According to their quarterly report, the International and Baltic Maritime Council (BIMCO) forecasts a growth in the maritime transport of solid bulks of 1.5% and 2.5% for 2023 and 1% to 2% for 2024. This increase in the average distance of these shipments, which could be between 0.5% and 1.5% this year, reflects sanctions on Russian coal and a rise in iron ore and grain exports from Brazil.

The International Monetary Fund (IMF) projected a global economic growth of 3% for both years, 2023 and 2024. Additionally, it predicted a growth in China’s GDP higher than the government’s target for 2023. However, BIMCO views this projection for China with skepticism.

The global maritime transport of iron ore could grow by up to 5% in 2023, thanks to the increase in Chinese steel production. Nevertheless, on a global scale, excluding China, there has been a decrease in steel production, affecting iron ore transportation.

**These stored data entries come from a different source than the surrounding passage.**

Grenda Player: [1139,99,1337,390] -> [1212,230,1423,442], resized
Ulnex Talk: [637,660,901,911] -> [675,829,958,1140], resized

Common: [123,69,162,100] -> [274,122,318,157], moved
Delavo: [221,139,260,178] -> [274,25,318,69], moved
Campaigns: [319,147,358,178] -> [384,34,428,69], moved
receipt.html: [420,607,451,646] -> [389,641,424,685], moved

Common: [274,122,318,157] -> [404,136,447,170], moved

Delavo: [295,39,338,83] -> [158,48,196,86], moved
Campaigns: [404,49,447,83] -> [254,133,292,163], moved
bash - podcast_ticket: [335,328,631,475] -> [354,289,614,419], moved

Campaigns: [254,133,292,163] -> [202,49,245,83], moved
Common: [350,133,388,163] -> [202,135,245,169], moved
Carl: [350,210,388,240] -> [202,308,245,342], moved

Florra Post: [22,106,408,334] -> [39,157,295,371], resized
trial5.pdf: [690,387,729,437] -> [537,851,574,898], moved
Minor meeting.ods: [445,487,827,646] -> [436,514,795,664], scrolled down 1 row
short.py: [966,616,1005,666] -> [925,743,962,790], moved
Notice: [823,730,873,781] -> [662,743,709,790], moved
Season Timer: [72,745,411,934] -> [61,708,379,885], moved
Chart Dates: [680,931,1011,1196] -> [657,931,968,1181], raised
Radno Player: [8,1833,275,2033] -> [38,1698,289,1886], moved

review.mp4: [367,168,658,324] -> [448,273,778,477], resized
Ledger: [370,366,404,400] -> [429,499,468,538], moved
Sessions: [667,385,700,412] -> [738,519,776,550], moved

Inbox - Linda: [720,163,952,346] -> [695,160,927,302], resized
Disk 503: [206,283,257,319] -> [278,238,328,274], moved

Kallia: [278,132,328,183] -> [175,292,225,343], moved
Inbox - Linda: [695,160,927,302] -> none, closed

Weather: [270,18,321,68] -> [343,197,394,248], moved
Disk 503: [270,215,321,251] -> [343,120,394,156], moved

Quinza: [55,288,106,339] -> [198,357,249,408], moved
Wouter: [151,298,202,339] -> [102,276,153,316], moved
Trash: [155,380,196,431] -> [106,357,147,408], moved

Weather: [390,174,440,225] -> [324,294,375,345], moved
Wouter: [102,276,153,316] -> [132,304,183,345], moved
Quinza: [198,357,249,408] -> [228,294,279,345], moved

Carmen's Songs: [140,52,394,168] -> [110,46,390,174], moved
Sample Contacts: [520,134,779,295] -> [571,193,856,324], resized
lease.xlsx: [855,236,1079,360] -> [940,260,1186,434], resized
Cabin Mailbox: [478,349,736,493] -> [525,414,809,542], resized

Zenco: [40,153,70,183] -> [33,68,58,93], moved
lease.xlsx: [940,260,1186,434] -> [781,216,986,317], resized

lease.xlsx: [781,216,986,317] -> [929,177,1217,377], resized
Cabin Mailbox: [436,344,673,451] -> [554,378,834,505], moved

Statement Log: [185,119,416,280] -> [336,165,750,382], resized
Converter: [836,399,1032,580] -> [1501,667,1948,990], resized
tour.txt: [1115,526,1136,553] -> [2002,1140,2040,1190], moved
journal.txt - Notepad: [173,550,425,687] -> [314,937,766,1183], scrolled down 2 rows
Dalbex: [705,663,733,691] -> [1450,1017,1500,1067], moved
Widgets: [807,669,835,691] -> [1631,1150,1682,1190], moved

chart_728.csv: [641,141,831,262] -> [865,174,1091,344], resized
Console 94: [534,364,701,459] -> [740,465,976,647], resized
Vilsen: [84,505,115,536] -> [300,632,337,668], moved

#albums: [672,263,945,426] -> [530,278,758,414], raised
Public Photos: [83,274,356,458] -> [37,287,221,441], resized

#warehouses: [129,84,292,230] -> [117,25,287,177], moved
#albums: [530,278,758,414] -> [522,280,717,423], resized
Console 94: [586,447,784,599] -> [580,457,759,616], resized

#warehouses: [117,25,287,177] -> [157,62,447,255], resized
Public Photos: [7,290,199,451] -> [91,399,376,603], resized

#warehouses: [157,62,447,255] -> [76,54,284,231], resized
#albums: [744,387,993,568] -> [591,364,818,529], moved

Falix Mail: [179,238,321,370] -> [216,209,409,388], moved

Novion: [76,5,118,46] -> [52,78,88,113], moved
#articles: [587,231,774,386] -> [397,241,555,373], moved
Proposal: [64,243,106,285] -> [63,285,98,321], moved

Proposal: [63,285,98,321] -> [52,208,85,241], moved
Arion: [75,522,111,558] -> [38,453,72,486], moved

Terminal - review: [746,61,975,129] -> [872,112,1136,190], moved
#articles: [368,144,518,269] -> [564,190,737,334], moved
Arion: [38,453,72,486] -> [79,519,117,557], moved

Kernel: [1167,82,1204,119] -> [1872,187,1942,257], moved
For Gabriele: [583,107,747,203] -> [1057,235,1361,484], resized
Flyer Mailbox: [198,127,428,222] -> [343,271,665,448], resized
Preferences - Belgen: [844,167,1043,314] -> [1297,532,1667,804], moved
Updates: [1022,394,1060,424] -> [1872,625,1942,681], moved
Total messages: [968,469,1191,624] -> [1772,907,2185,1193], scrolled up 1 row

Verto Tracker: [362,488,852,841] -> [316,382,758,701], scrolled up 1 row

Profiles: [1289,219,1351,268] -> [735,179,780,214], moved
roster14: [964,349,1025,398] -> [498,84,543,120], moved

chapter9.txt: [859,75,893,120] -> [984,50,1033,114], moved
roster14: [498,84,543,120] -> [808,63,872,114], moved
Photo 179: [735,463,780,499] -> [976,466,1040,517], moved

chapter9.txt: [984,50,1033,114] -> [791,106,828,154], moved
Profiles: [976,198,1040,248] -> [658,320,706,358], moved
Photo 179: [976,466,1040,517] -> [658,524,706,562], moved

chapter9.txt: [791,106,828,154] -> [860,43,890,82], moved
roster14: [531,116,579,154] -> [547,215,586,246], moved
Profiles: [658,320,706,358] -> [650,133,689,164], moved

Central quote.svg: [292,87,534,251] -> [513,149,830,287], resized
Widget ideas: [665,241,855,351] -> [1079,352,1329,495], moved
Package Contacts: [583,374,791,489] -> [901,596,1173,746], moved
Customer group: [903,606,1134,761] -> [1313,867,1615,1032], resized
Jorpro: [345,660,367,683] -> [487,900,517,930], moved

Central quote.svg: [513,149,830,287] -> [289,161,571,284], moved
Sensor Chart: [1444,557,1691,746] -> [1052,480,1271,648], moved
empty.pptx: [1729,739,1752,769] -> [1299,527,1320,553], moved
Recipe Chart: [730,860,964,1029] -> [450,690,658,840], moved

Regarding coal, BIMCO anticipates an increase in its maritime transport in 2023 but a decrease in 2024. Despite the growing energy demand in India, local mining has reduced imports.

According to the U.S. Department of Agriculture, maritime grain transport could decline in 2023 and recover in 2024. Geopolitical factors, such as the conflict in Ukraine, could negatively impact grain shipments.

In terms of supply, BIMCO expects growth in the global bulk carrier fleet for 2023 and 2024, albeit at a reduced pace due to decreased navigation speeds. Investment in new bulk carriers has decreased, partly due to uncertainty about alternative fuels and a less attractive freight market.

Deliveries are expected to reach 34.4 million tpm (Mtpm) in 2023 and 32.3 Mtpm in 2024. Ship recycling has increased, although it remains a minimal fraction of the global fleet.

Finally, BIMCO projects a decrease in fleet efficiency due to slower navigation speeds, driven by high fuel costs, low freights, and new environmental regulations.